What are CSOs and why are they important?
Combined sewer overflows, or CSOs, are remnants of the country's early infrastructure. In the past, communities built sewer systems to collect both stormwater runoff and sanitary sewage in the same pipe. These systems transport wastewater directly to the sewage treatment plant during dry weather. In periods of rainfall or snowmelt, however, the wastewater volume can exceed the capacity of the sewer system or treatment plant. For this reason, the systems are designed to overflow occasionally and discharge excess wastewater directly to nearby streams or rivers.
Why are CSOs a concern?
CSOs contain stormwater and untreated wastewater and can potentially carry pathogens, solids, debris, and toxic pollutants to receiving waters. This may impact public health and the environment. This is a major water pollution concern for cities with CSOs. CSOs are among the primary sources responsible for beach closings, shellfish bed closures, contamination of drinking water supplies, and other environmental and public health problems.
Are CSOs illegal?
No. If a CSO community complies with its NPDES (National Pollutant Discharge Elimination System) permit, CSO discharges during wet weather are authorized. Note that CSO discharges during dry weather conditions are prohibited.

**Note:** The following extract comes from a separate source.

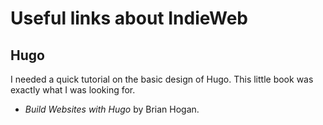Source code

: * Useful links about IndieWeb
** Hugo
I needed a quick tutorial on the basic design of Hugo. This little book was exactly what I was looking for. 
- /Build Websites with Hugo/ by Brian Hogan.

Why is it important to address the CSO problem now?
The City of Peru has been addressing its CSO problems for many years. Early projects included major stormwater separation projects on West Main Street, Oakdale, and Parkview Heights Subdivision. We also significantly increased the capacity of the wastewater treatment plant. In 2010, the city agreed to complete a Long Term Control Plan by 2030. The plan includes separation projects, manhole and sewer lining projects, and a storage facility to temporarily hold polluted stormwater until it can be treated at the wastewater treatment plant. This plan would eliminate combined sewer overflows up to a 10-year, one-hour rain event (1.88 inches of rain). Completing this project will help improve water quality in the Wabash River.
How much is this going to cost?
The city has spent over $26 million to this point. The proposed wastewater treatment plant and storage facility are estimated to cost $121 million.
How will the sewer improvements be paid for?
Ratepayers will pay for the improvements unless state and federal funding assistance is secured. Without outside funding assistance, we expect sewer rates to almost triple over the next five years. An average resident using 3000 gallons a month can expect their wastewater bill to go from $27.37 per month to $92.37 in 2028.
How long will this proposed solution last? Will we have to fix this again in a few years?
The plan is a long-term solution; the storage facilities and treatment plant will be operational for many decades.
Will the construction displace anyone?
The construction will occur on public rights-of-way and city-owned property. Minimal displacement is anticipated.
What is the purpose of the storage facility system?
The storage system is a series of tunnels and a large (6.5 million gallon) tank designed to capture and store overflows (CSOs) from combined sewers resulting from rainfall. The overflows are stored until the rainfall is over. The captured CSO volume is conveyed to the wastewater treatment plant to remove pollutants and disinfection before discharge to the Wabash River.